Material provided –
==*==

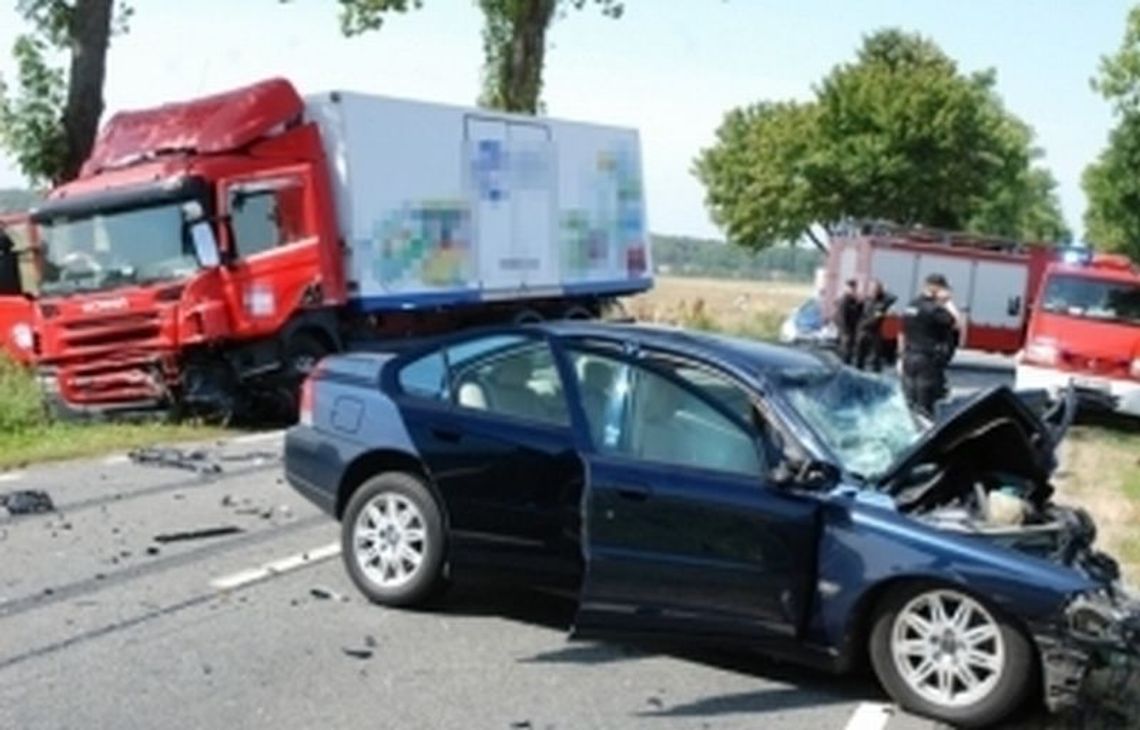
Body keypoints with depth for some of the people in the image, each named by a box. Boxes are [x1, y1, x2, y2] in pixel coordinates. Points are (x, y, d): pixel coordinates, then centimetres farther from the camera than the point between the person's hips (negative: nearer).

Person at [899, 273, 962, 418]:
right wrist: (948, 303, -7)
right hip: (928, 360, -8)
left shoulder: (910, 307, 10)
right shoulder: (933, 309, -14)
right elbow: (957, 324, -16)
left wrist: (902, 357, 22)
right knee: (924, 405, -3)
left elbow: (902, 334, 15)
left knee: (909, 401, 12)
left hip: (909, 358, 8)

==*==

Assignment –
Go over the data above and copy every line that has the word "right" in it.

Written solution –
right wrist: (948, 303, -7)
right hip: (928, 360, -8)
right shoulder: (933, 309, -14)
right elbow: (957, 324, -16)
right knee: (924, 405, -3)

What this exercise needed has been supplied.